* _Description of the task_:
From the first line of the entries below to the line with "camera: 50 degrees right, 5 degrees down", give each line again exactly.

[Object state comparisons]
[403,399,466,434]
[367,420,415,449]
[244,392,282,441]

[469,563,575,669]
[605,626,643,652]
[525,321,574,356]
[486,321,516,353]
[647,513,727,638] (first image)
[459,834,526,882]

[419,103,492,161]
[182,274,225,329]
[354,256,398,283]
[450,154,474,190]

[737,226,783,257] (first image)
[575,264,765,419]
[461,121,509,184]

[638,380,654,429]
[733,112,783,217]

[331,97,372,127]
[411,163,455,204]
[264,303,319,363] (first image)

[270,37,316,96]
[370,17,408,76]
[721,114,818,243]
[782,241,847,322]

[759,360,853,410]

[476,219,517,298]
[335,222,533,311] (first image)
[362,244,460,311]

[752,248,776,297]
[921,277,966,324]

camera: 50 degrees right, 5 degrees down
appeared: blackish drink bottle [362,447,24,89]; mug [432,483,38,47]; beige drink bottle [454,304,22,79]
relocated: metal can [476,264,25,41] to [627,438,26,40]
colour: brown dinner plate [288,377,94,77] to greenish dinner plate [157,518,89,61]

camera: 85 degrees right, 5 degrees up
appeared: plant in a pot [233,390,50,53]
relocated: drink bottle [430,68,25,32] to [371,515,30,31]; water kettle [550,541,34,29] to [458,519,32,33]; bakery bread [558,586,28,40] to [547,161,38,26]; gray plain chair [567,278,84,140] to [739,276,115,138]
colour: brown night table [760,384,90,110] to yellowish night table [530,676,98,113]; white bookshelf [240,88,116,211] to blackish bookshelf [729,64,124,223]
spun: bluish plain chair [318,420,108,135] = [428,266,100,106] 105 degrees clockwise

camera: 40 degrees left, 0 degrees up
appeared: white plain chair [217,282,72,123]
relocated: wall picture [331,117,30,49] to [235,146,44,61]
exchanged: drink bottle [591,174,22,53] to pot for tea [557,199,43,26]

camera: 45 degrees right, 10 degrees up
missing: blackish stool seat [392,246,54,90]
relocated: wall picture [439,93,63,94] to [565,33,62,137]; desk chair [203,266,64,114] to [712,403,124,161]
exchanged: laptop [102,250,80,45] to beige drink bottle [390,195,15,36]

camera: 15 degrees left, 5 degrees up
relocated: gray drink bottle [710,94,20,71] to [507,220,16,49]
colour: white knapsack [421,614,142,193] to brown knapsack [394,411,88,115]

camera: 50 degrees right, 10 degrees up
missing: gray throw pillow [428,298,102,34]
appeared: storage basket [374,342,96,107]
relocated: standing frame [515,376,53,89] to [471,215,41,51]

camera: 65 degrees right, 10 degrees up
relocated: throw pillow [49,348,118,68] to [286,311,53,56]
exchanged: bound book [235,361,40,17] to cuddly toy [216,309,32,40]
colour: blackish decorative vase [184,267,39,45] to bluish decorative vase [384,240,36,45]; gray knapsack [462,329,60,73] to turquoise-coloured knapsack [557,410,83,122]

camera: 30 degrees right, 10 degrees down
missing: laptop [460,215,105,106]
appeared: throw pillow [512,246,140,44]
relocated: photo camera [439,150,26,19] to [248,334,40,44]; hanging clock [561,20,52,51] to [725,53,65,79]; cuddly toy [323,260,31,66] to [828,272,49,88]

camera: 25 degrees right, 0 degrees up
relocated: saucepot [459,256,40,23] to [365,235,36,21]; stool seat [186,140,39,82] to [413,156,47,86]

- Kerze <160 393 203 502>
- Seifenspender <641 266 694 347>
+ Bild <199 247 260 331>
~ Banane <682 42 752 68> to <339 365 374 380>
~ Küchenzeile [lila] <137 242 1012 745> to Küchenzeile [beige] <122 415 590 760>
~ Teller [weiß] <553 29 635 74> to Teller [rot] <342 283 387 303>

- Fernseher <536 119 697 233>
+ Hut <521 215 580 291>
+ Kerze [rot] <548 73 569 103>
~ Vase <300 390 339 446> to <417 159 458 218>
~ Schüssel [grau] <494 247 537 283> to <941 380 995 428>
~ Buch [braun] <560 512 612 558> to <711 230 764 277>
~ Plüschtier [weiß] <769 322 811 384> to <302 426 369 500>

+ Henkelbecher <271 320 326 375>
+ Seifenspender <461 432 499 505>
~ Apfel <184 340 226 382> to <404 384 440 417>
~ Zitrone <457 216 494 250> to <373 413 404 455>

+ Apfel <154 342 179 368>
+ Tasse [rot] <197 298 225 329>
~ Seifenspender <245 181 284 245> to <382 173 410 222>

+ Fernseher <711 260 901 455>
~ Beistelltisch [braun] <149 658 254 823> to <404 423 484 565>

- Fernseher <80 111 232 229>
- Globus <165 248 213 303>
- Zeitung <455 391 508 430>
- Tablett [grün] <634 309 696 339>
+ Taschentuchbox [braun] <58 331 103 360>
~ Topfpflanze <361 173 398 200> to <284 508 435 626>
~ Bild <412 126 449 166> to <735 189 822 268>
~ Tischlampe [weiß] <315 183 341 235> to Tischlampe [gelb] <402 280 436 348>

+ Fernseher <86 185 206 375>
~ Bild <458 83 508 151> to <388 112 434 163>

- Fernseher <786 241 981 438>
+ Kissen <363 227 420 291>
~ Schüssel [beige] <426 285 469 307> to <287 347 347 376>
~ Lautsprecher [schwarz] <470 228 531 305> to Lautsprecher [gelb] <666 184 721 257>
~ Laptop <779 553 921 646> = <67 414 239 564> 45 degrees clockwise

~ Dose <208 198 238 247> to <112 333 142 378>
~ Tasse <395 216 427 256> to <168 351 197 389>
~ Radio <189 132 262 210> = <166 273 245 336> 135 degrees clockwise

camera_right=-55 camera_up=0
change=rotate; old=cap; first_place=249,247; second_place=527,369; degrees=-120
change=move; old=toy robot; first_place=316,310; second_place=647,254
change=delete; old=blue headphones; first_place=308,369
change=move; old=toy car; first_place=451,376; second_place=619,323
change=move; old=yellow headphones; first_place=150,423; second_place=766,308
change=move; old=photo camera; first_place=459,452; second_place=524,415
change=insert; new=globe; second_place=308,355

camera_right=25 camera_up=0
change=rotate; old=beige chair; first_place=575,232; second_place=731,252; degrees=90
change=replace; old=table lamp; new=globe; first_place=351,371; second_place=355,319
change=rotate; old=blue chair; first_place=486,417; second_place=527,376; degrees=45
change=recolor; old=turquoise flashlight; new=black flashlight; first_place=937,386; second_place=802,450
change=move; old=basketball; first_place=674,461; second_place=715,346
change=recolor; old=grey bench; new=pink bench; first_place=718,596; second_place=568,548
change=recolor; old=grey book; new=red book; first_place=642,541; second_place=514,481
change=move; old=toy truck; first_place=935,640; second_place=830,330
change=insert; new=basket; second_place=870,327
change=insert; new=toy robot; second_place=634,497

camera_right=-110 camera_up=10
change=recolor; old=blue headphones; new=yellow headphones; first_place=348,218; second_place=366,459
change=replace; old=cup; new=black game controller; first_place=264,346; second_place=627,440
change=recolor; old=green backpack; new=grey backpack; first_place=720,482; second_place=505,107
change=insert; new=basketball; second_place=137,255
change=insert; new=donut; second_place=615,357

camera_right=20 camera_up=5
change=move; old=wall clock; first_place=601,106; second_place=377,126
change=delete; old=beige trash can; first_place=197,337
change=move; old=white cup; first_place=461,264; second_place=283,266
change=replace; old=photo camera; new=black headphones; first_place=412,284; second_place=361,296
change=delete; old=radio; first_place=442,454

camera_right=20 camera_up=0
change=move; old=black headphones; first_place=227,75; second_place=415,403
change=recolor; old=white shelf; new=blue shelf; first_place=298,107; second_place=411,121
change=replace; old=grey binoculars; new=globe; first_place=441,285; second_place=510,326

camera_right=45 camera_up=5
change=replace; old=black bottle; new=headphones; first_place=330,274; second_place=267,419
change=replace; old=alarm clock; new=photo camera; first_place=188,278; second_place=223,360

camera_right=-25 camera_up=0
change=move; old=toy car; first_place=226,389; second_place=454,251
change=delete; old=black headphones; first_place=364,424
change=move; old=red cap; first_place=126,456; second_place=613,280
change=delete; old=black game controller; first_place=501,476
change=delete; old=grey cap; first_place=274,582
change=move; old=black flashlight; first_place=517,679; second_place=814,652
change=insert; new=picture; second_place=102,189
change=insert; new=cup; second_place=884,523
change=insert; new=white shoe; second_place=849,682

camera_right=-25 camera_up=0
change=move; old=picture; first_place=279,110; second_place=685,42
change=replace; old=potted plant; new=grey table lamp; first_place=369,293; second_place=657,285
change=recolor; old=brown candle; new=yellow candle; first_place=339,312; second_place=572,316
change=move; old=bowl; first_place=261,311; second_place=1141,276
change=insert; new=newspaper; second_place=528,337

* _Exercise response_:
[403,399,466,434]
[367,420,415,449]
[244,392,282,441]

[469,563,575,669]
[605,626,643,652]
[525,321,574,356]
[486,321,516,353]
[647,513,727,638] (first image)
[459,834,526,882]

[419,103,492,161]
[182,274,225,329]
[354,256,398,283]
[450,154,474,190]

[737,226,783,257] (first image)
[575,264,765,419]
[461,121,509,184]

[638,380,654,429]
[733,112,783,217]

[331,97,372,127]
[411,163,455,204]
[264,303,319,363] (first image)

[270,37,316,96]
[370,17,408,76]
[721,114,818,243]
[782,241,847,322]

[759,360,853,410]

[476,219,517,298]
[335,222,533,311] (first image)
[362,244,460,311]

[752,248,776,297]
[921,277,966,324]

camera: 50 degrees right, 5 degrees down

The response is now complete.